## [YOUR TASKS]
a) Retype the trade news bulletin word for word, beginning at "- Shipments of" and stopping after "by Russian aggression.".
b) Write the next part of the trade news bulletin on Russian sanctions and Ukrainian steel tariffs, picking up after its last sentence.

## [SELECTED EXCERPT]

Featured Headlines:
Additional Russian Products EAR-Marked for Sanctions
US Springs 232 Steel Suspensions for Ukraine
APHIS Will Require Online Filing
International House of News Breaks
Additional Russian Products EAR-Marked for Sanctions
- This week, the Bureau of Industry and Security (BIS) announced additional regulations to expand sanctions against Russia. BIS added 205 6-digit harmonized tariff schedule (HTS) codes and 478 corresponding 10-digit Schedule B numbers to its ruling published on May 9th; however, officials later clarified that the license requirements were only limited to the 238 items listed in the unique HTS description column of the updated supplement.
- Shipments of products found on the list of HTS descriptions in Supplement 4 may proceed as scheduled if they are en route on board a carrier to the port of export, reexport, or in-country transfer by May 9, 2022.
- Any license applications of items affected by this rule considered necessary for health, safety and/or humanitarian needs will be reviewed on a case-by-case basis by the BIS; all others are subject to a policy of denial.
- Click here to view the official Federal Register Notice.
US Springs 232 Steel Suspensions for Ukraine
- On May 9th, the US Secretary of Commerce, Gina Raimondo, announced that the US will temporarily suspend Section 232 tariffs on steel imported from Ukraine for one year to help support one of the industries hardest hit by Russian aggression.
- Officials from both the European Commission and Canada have hopped on the bandwagon—both have separately revealed plans to cancel duties on Ukrainian imports temporarily as well.

## [DATA FOR ANALYSIS]
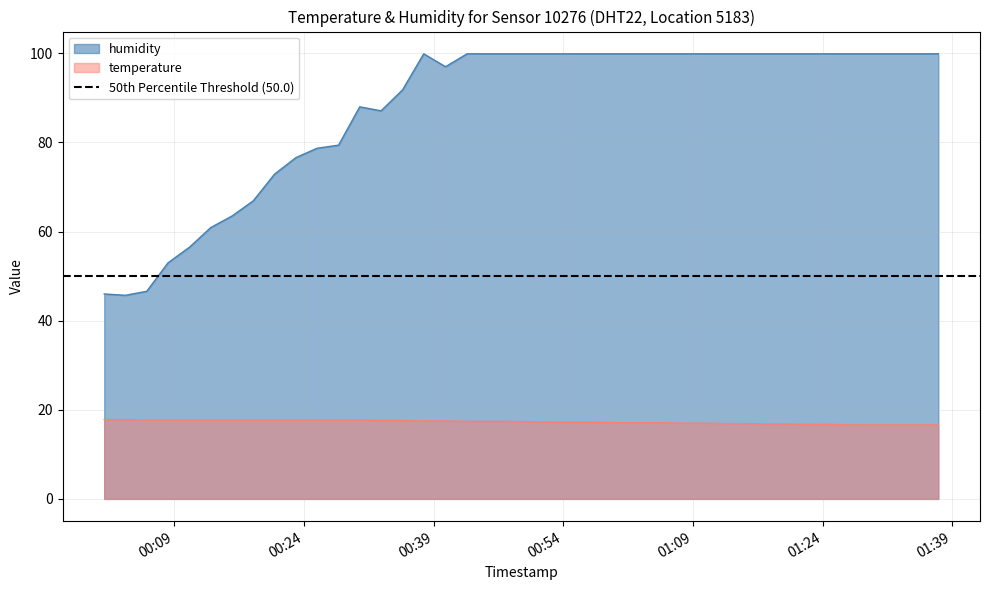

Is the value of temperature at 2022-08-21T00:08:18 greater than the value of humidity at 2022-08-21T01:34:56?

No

==

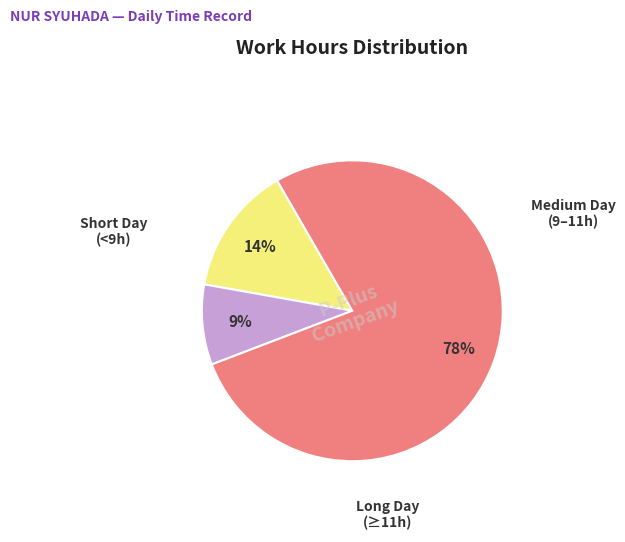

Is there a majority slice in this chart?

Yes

## [EXPECTED RESULTS]
a)
- Shipments of products found on the list of HTS descriptions in Supplement 4 may proceed as scheduled if they are en route on board a carrier to the port of export, reexport, or in-country transfer by May 9, 2022.
- Any license applications of items affected by this rule considered necessary for health, safety and/or humanitarian needs will be reviewed on a case-by-case basis by the BIS; all others are subject to a policy of denial.
- Click here to view the official Federal Register Notice.
US Springs 232 Steel Suspensions for Ukraine
- On May 9th, the US Secretary of Commerce, Gina Raimondo, announced that the US will temporarily suspend Section 232 tariffs on steel imported from Ukraine for one year to help support one of the industries hardest hit by Russian aggression.

b)
- To read the full announcement from the Commerce Department, click here.
FDA Closing VQIP Portal Soon
- The Food and Drug Administration (FDA) will close the Voluntary Qualified Import Program (VQIP) application portal on May 31, 2022.
- VQIP is a fee-based volunteer program that provides several benefits for food importers; however, those interested in participating must meet specific FDA requirements.
- Click here to view CSMS #51803879.
APHIS Will Require Online Filing
- Animal and Plant Health Inspection Service (APHIS) Veterinary Services (VS) will require submission of all new and renewal permit applications for live animals and animal products, organisms, and vectors via the APHIS eFile system effective May 31, 2022.
- Click here to view CSMS #51819834—which includes helpful video tutorials and eFile support.
Domestic Pit Stop Back Drop
- Despite improved drayage availability scores for over 50% of the top 40 busiest US gateways and ports for the first time since 2020, nearly 25% are still plagued by persistent equipment problems and congestion.
- US intermodal rail volumes dropped 6.6% year-on-year in Q1 2022, with the international container business dropping by over 15%, marking the third straight quarter of decline for the segment.
- Railroads, already facing government criticism, have struggled with labor shortages, congested terminals, and equipment misalignment; however, government officials point to a lack of overall investment from Class 1 railroads as the broader root cause.
- Major LTL carriers—including Forward Air and Estes (among others)—are expanding their drayage divisions and warehouse holdings to increase their participation in the growing US transload business across the country. Recently, Forward Air announced the purchase of Egmon Trucking and their 70-truck drayage fleet in Washington State.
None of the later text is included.